In general, it seems $N$-compactness is indeed equivalent to Definition 3 in the aforementioned post linked by Ulli.

Definition 3. $A$ is relatively compact in $X$ if every open cover of $X$ has a finite subset that covers $A$...

(Incidentally, this means earlier we could have appealed to a different answer from that same question to show that under regularity, all definitions are equivalent.)

The proof is straightforward:

If $A$ fails Definition 3, let $\mathcal U$ be an open cover of $X$ with no finite subset covering $A$, and consider the directed system $\mathcal V$ of finite unions $V=U_1\cup\dots\cup U_n$ with each $U_i\in\mathcal U$; then as in the preceding argument construct a net of points in $A$ that is eventually outside of each $V\in \mathcal V$, hence a fortiori outside of each $U\in\mathcal U$, which therefore cannot converge in $X$.
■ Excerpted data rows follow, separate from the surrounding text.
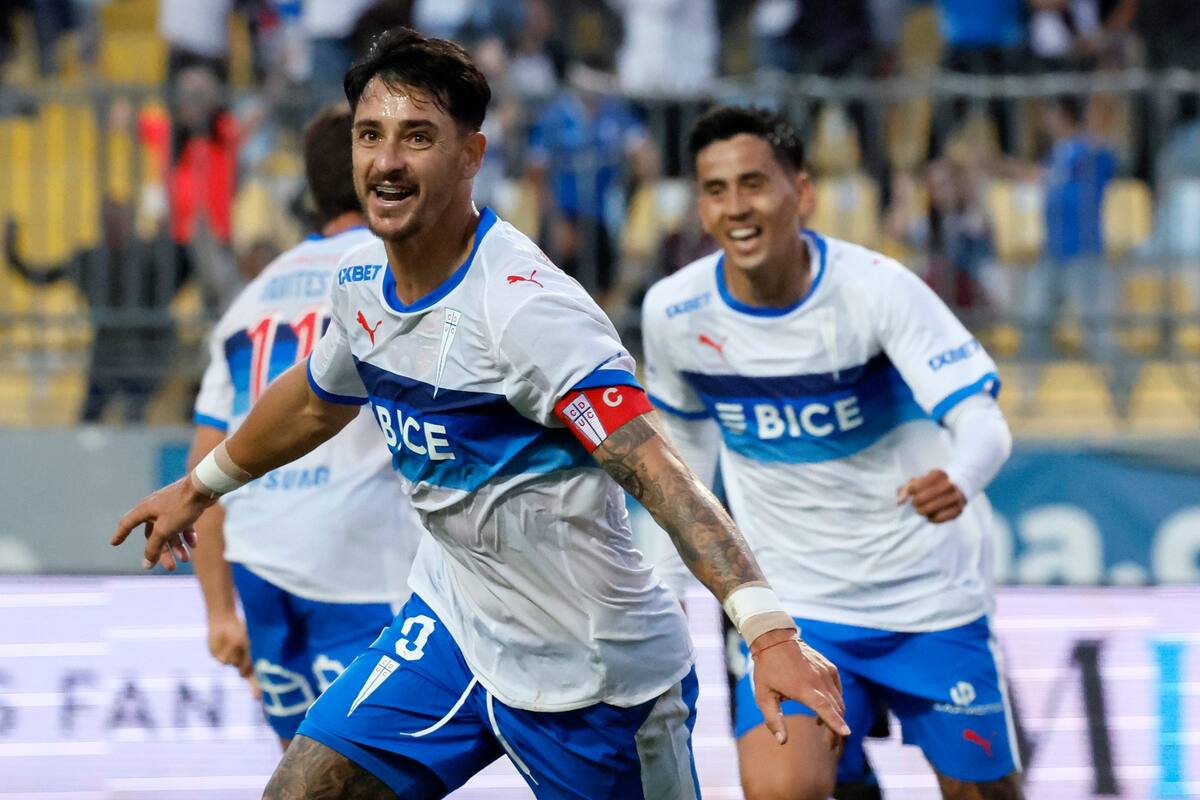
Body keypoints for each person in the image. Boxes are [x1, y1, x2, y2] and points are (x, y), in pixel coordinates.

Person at [112, 28, 849, 799]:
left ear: (471, 156)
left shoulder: (527, 313)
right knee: (301, 792)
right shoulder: (361, 277)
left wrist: (769, 630)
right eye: (371, 135)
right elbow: (314, 399)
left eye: (417, 137)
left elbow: (659, 471)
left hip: (592, 674)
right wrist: (201, 487)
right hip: (454, 628)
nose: (386, 162)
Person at [640, 105, 1022, 800]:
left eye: (753, 184)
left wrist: (961, 479)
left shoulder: (878, 290)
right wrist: (664, 594)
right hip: (794, 607)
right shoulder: (674, 313)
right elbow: (680, 466)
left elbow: (984, 423)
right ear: (701, 207)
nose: (736, 207)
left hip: (926, 597)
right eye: (717, 190)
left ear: (802, 193)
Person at [188, 104, 423, 750]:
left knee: (306, 774)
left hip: (258, 565)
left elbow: (203, 467)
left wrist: (218, 612)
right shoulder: (391, 268)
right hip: (359, 564)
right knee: (375, 776)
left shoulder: (248, 301)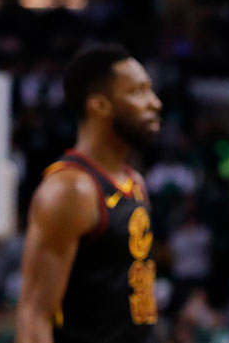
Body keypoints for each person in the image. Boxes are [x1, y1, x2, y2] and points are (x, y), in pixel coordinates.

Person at [17, 45, 162, 343]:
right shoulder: (71, 189)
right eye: (138, 92)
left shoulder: (134, 182)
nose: (154, 103)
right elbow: (34, 316)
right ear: (100, 106)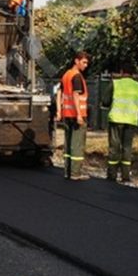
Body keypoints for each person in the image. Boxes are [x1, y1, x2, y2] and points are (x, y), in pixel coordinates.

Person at [102, 67, 138, 182]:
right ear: (133, 74)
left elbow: (105, 102)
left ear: (121, 72)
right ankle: (126, 176)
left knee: (114, 147)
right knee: (127, 148)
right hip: (131, 121)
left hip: (116, 119)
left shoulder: (115, 84)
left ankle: (112, 175)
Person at [56, 51, 90, 180]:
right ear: (76, 61)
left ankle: (67, 172)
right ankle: (75, 173)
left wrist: (59, 111)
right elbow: (76, 95)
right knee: (77, 144)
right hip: (76, 116)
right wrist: (80, 115)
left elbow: (59, 92)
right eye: (84, 62)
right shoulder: (76, 76)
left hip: (67, 114)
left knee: (68, 142)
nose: (86, 65)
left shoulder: (66, 75)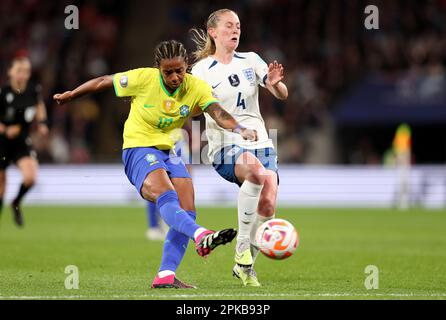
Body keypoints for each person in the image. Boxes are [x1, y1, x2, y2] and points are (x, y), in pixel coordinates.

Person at [54, 40, 258, 289]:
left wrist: (240, 128)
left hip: (169, 151)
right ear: (158, 69)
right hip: (138, 147)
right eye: (168, 72)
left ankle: (165, 275)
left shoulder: (196, 87)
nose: (174, 77)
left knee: (187, 206)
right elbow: (103, 81)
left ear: (187, 67)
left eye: (179, 71)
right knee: (167, 194)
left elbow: (217, 112)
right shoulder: (143, 78)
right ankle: (201, 235)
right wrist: (72, 95)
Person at [191, 9, 288, 286]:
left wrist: (275, 84)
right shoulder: (201, 71)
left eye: (239, 26)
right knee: (256, 174)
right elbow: (195, 109)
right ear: (213, 32)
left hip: (261, 141)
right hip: (225, 144)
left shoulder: (251, 60)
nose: (235, 30)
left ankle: (243, 267)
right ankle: (243, 248)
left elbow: (281, 94)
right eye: (229, 26)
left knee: (268, 205)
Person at [0, 54, 49, 227]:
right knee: (1, 184)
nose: (23, 74)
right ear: (10, 72)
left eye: (26, 71)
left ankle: (16, 202)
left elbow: (39, 105)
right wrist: (5, 129)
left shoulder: (32, 90)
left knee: (31, 178)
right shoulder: (3, 93)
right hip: (2, 143)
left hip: (21, 141)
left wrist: (42, 123)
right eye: (19, 70)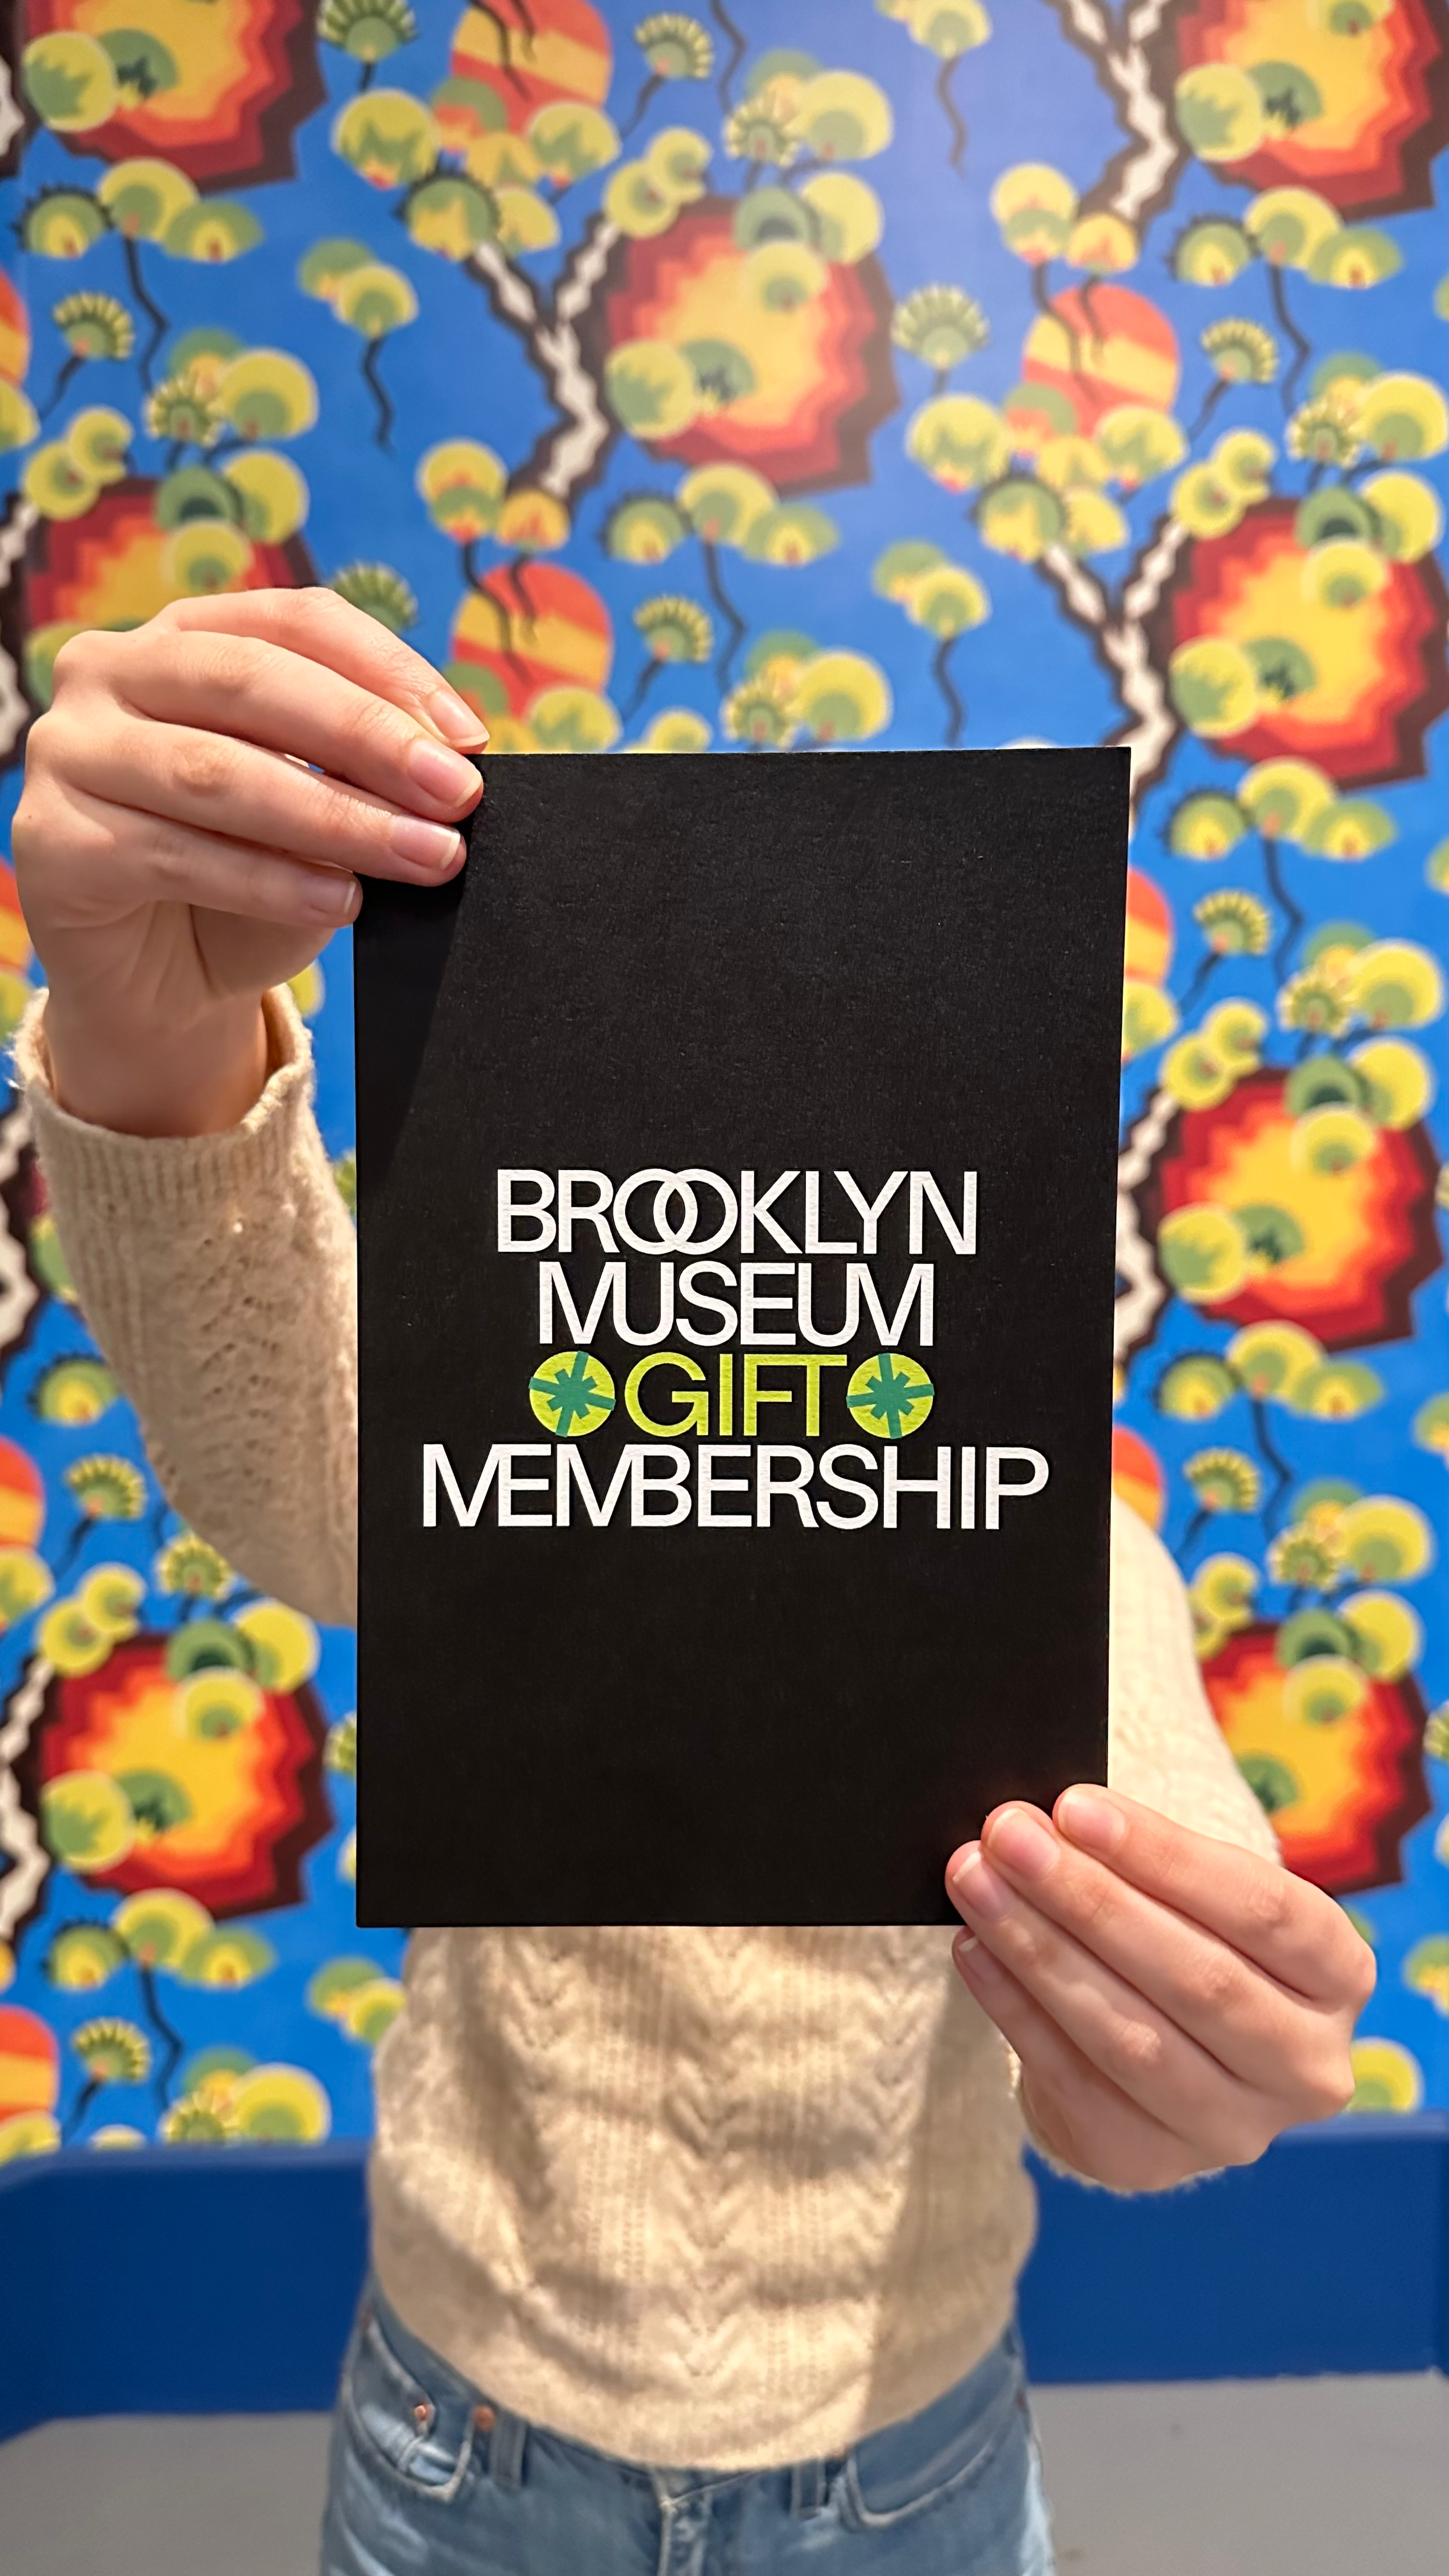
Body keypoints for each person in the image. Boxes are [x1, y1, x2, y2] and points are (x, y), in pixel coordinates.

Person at [12, 591, 1373, 2576]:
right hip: (461, 2423)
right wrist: (151, 1031)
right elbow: (288, 1471)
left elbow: (1150, 1839)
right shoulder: (511, 1411)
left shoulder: (1048, 1537)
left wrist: (1177, 2055)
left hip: (913, 2449)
Conversely, if $A$ satisfies Definition 3, and $\{x_i\mid i\in I\}$ is a net in $A$, then argue there is some $x\in X$ for which $x_i$ frequently lies in every neighborhood (otherwise we get a contradiction to Definition 3). Then construct a convergent subnet in the usual way as done here, for example. Of course as a limit of a net in $A$, we have $x\in \overline{A}$.